There is growing buzz among industry observers that the new iPhone devices have met with lukewarm response overall in the market after their launch in the past two months.

For Apple, it could be quite difficult to clarify all market rumors that would affect share price movement. For example, several Chinese media outlets have reported that contract manufacturer Foxconn had received instructions from Apple for cutting the order number for iPhone XS series.

Apple, in keeping with its established practice, did not bother to comment on what it deems as market rumors, even though some of the media reports were touting dubious numbers.

As a matter of fact, it is quite difficult for market watchers to make accurate predictions of Apple’s  sales volumes. We have seen cases where even leading market research firms got their shipment projections for Apple products wrong, suggesting that the forecasts are more of a guessing game rather than estimates based on facts.

A recent media report suggested that Gartner and IDC both issued reports on worldwide PC shipments based on wrong estimated figures, causing confusion in the market.
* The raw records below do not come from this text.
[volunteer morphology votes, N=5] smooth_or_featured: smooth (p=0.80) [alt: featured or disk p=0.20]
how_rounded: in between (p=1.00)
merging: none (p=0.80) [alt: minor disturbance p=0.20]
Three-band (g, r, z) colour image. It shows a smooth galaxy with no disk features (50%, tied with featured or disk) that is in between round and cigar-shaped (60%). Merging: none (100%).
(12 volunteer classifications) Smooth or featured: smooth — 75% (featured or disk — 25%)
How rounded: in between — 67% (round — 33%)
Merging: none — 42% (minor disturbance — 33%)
Gartner reported that Apple had sold 4.928 million Macs in calendar third quarter, while IDC issued a parallel report that credited Apple with sales of 4.762 million units. That marked a difference between the two of 166,000 units of Mac computers, AppleInsider website noted.

Apple’s actual sales for the quarter were officially reported as 5.3 million units, showing that the third-party estimates were way off the mark.
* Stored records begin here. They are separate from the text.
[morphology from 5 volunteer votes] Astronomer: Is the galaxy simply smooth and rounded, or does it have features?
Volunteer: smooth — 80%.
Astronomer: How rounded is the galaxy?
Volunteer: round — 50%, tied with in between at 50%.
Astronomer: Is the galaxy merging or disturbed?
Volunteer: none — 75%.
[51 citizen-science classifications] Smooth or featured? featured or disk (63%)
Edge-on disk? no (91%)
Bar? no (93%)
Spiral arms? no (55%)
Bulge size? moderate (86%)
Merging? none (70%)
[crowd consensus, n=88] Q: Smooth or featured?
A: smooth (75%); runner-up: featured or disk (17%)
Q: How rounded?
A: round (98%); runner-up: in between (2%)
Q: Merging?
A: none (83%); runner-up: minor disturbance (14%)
Now, with Apple deciding to stop providing quarterly unit sales data, industry analysts will find it even more difficult to make accurate assessments and offer proper guidance to investors. 

From corporate governance perspective, Apple’s move to cancel the disclosure of individual product shipment numbers is a negative development. It doesn’t bode well for transparency or serve investor interests. 
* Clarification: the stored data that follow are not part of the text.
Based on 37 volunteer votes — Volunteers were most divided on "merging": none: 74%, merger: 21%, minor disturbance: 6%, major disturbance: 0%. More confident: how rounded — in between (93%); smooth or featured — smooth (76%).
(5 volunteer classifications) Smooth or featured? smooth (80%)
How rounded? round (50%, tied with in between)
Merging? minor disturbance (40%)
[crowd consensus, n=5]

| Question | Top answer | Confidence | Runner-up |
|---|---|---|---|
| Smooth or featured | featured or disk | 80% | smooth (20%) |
Apple executives said they believe unit sales had become less important than total dollar revenue. That suggests that the company will try to boost the topline by pricing its iPhones higher, accepting the fact that it can no longer rely on unit sales growth for its main product.

In recent years, Apple had already made its strategy clear, as it enhanced revenue largely by way of more premium pricing for the iPhone, rather than through expanded sales volume. 

Apple CEO Tim Cook has said the services business was becoming more important for Apple, and that the market should focus on the installed base of existing iPhones rather than the quarterly unit sales numbers.

“Our installed base is growing at double digits. And that’s probably a much more significant metric for us from an ecosystem point of view, and the customer loyalty, etc,” Cook said last week.

“The second thing is this is a little bit like if you go to the market and you push your cart up to the cashier and she says or he says, “How many units you have in there?” It doesn’t matter a lot how many units there are in there in terms of the overall value of what’s in the cart.”

Cook has a point, yet one cannot ignore the apparent reality confronting the iPhone, which still accounts for almost 60 percent of Apple’s revenue: slowing or even negative sales growth.

The decision to do away with unit sales data means that Apple has realized that it is no longer in a position to keep crowing about record shipments, unlike in the past.  

Hiding bad news may be good PR, but the company needs to think beyond such moves and come up with some concrete initiatives that will reassure investors. 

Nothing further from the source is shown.